La taladradora había empezado con retraso, lo habitual era a las ocho y cuarto de la mañana pero hoy tardaron bastante más. Durante un rato, convencida de que sus plegarias habían sido escuchadas, alargó el tiempo en cama y cerró de nuevo los ojos. A fin de cuentas estaba de vacaciones.

Se acordó de sus primeras noches en esa casa, del silencio del edificio, de su calidez… Y sonrió al recordar la mañana en que la vecina les llamó la atención por tener la radio puesta… ¡a las nueve menos cuarto! Ahora se llevaban bien pero aquel no había sido un buen principio, a fin de cuentas, sus hijos marchaban a esa hora para el colegio.

Lo cierto es que este mundo loco tenía horarios sin sentido. Imposible hacer compras antes de las diez, pero ahí estaban las obras, taladrando cerebros y sueños a horas indecentes.

Pero la falsa tregua duró poco, el ruido perforó el aire siguiendo su extraño ritual: cinco minutos y parada. Se levantó y se acercó a la ventana. Llevaban ya un mes y poco habían avanzado, el terreno limpio y poco más. Solo había dos máquinas, si seguían así el martirio se haría eterno.

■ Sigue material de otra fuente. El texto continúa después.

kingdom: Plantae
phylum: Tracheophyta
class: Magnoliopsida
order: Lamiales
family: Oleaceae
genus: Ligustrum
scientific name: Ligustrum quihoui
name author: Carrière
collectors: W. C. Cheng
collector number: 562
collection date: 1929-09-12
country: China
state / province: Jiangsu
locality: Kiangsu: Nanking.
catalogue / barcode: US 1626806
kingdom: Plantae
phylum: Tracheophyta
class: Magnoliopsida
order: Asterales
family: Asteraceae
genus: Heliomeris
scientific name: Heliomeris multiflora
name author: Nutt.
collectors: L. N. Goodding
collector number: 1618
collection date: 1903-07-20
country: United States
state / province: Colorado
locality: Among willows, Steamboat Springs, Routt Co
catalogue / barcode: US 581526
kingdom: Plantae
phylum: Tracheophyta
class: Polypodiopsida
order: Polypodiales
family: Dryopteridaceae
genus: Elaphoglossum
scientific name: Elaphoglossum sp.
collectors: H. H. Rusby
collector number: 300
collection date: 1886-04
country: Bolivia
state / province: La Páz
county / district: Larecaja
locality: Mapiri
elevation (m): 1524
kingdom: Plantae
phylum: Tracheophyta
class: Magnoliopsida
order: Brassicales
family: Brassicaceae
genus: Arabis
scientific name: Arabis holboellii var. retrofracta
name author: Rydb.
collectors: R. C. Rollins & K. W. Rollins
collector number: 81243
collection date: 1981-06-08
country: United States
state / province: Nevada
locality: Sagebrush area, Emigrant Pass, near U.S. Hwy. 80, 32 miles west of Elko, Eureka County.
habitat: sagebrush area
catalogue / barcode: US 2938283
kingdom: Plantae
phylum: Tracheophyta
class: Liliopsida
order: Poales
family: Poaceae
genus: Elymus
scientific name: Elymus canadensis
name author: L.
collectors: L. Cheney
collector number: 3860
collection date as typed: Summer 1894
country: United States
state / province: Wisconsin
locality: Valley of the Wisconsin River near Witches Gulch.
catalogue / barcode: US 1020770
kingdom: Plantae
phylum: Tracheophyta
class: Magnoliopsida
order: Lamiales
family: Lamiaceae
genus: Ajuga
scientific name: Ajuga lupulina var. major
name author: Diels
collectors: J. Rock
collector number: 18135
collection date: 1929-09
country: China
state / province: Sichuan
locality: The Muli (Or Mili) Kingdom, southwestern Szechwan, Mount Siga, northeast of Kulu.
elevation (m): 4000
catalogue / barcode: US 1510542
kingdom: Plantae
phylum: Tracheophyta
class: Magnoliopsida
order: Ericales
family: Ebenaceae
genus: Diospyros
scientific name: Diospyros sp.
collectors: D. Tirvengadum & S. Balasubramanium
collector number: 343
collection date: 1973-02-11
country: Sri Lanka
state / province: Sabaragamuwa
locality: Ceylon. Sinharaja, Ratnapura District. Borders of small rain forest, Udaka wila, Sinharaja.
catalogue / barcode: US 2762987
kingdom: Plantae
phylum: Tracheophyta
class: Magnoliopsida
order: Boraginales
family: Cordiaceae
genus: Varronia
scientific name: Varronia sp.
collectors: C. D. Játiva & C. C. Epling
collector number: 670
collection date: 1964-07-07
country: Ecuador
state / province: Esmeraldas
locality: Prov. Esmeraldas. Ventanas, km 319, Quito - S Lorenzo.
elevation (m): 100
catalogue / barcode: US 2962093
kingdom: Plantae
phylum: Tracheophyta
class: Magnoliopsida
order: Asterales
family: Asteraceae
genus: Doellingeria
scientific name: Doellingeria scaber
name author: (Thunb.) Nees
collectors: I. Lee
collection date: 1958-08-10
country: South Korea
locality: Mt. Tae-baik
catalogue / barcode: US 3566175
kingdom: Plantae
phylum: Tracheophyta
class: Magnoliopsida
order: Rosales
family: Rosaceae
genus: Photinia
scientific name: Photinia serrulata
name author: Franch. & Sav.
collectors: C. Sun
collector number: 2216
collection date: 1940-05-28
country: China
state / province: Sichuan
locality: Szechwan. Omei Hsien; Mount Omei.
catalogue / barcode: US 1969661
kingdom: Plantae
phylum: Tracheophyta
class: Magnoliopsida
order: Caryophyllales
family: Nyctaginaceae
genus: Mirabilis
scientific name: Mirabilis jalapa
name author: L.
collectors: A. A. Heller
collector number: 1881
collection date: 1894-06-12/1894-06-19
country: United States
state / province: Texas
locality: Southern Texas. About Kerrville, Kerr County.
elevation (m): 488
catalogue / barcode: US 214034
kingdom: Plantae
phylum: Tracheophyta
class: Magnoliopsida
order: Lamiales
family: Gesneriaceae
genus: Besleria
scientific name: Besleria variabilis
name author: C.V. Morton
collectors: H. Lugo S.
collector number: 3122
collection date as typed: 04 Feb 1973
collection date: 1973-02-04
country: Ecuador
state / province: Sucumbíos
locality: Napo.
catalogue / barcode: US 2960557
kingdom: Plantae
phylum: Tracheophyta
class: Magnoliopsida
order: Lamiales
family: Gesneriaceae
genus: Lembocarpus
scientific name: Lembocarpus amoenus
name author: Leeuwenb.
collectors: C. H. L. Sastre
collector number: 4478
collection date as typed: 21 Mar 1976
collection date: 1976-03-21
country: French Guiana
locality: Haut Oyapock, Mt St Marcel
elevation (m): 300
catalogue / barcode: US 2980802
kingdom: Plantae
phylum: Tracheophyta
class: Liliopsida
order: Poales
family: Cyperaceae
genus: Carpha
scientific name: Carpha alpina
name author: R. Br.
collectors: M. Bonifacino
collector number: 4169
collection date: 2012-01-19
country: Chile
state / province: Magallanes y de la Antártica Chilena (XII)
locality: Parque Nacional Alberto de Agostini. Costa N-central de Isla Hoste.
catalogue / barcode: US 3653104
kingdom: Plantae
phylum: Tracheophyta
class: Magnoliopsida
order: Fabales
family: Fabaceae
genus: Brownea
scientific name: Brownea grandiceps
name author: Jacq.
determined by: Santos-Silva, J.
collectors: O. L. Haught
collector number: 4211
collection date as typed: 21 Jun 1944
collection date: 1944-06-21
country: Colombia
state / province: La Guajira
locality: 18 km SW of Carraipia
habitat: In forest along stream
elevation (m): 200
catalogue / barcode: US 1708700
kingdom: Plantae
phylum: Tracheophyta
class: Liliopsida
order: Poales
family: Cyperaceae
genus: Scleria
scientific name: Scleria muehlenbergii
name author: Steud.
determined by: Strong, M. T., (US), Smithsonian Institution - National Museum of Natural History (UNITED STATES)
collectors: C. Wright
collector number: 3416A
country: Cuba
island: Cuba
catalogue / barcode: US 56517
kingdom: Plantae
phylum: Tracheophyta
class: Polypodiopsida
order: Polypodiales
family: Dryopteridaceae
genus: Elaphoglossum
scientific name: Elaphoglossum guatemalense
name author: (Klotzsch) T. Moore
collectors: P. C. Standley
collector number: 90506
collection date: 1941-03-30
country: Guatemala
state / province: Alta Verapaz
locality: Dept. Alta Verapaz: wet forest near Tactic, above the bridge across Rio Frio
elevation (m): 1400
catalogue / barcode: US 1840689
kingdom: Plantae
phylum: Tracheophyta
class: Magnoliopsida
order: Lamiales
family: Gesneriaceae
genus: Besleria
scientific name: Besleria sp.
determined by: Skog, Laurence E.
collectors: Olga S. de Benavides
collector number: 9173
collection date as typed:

Dejó resbalar los ojos hacia el horizonte pensando cuanto tiempo le quedaría para disfrutar de esa vista tan particular. El nuevo edificio cogería la altura del más alto, sin duda, así que ya no podría escaparse a las nubes con las gaviotas que normalmente la acompañaban cuando estaba ante el ordenador. En realidad la vivienda hacía esquina y le sobraban ventanas desde las que disfrutar. Y esta intensidad de luz tras la pantalla… sus ojos agradecerían un cambio.

Lo cierto es que poco se iba a enterar, las vacaciones eran cortas y su horario de trabajo interminable. Pero el asqueroso polvillo y desayunar con ese sonido infernal… Bastante tenía con acallar su propio ruido interno.